1 Generate Categorical Variables

Go to the RMD, R, PDF, or HTML version of this file. Go back to fan’s REconTools research support package, R4Econ examples page, PkgTestR packaging guide, or Stat4Econ course page.

1.1 Cut Continuous Variable to Categorical Variable

We have a continuous variable, we cut it with explicitly specified cuts to generate a categorical variable, and label it. We will use base::cut().

# break points to specific
fl_min_mpg <- min(mtcars$mpg)
fl_max_mpg <- max(mtcars$mpg)
ar_fl_cuts <- c(10, 20, 30, 40)
# generate labels
ar_st_cuts_lab <- c("10<=mpg<20", "20<=mpg<30", "30<=mpg<40")
# generate new variable
mtcars_cate <- mtcars %>% 
  tibble::rownames_to_column(var = "cars") %>%
  mutate(mpg_grp = base::cut(mpg,
      breaks = ar_fl_cuts, 
      labels = ar_st_cuts_lab,
      # if right is FALSE, interval is closed on the left
      right = FALSE
    )
  ) %>% select(cars, mpg_grp, mpg) %>% 
  arrange(mpg) %>% group_by(mpg_grp) %>%
  slice_head(n=3)
# Display
st_caption <- "Cuts a continuous var to a categorical var with labels"
kable(mtcars_cate,
    caption = st_caption
) %>% kable_styling_fc()

**GIVEN ENTRIES**
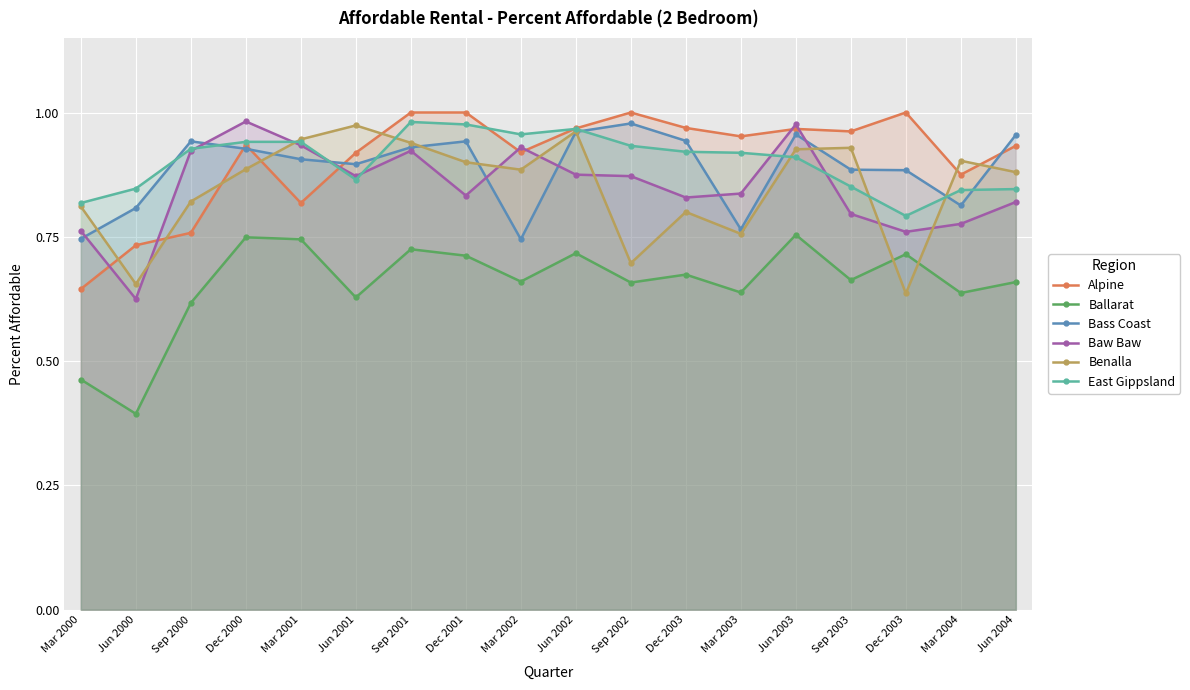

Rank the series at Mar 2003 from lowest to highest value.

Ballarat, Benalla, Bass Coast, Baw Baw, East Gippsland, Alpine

==

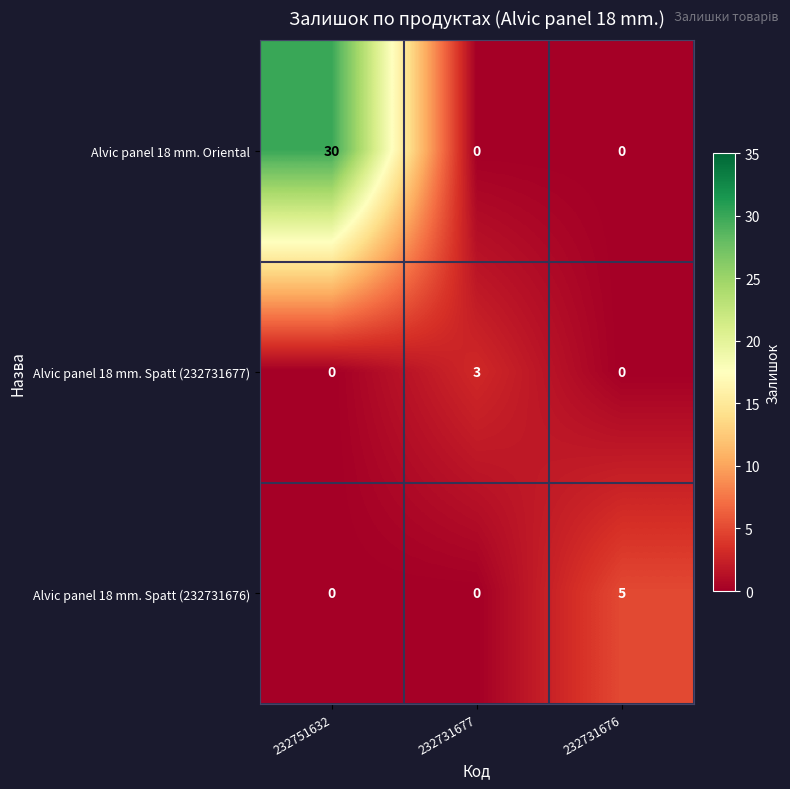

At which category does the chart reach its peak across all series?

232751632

**EXPLORE THE MATERIAL**
A – Can you repeat, word for word, the part of the categorical-variables page starting at "1.1 Cut Continuous" and ending at "fl_max_mpg <- max(mtcars$mpg)"?
B – Do these statements agree with the categorical-variables page? Answer yes or no for each, and quote the deciding words of the page. (i) The break points used for the cut are 10, 20, 30 and 40. (ii) Setting right to FALSE makes each interval closed on the right. (iii) The code keeps the first five rows of each group.

**SOLUTIONS PER TASK**
A –
1.1 Cut Continuous Variable to Categorical Variable

We have a continuous variable, we cut it with explicitly specified cuts to generate a categorical variable, and label it. We will use base::cut().

# break points to specific
fl_min_mpg <- min(mtcars$mpg)
fl_max_mpg <- max(mtcars$mpg)

B –
(i) Yes: "ar_fl_cuts <- c(10, 20, 30, 40)"
(ii) No: "# if right is FALSE, interval is closed on the left"
(iii) No: "slice_head(n=3)"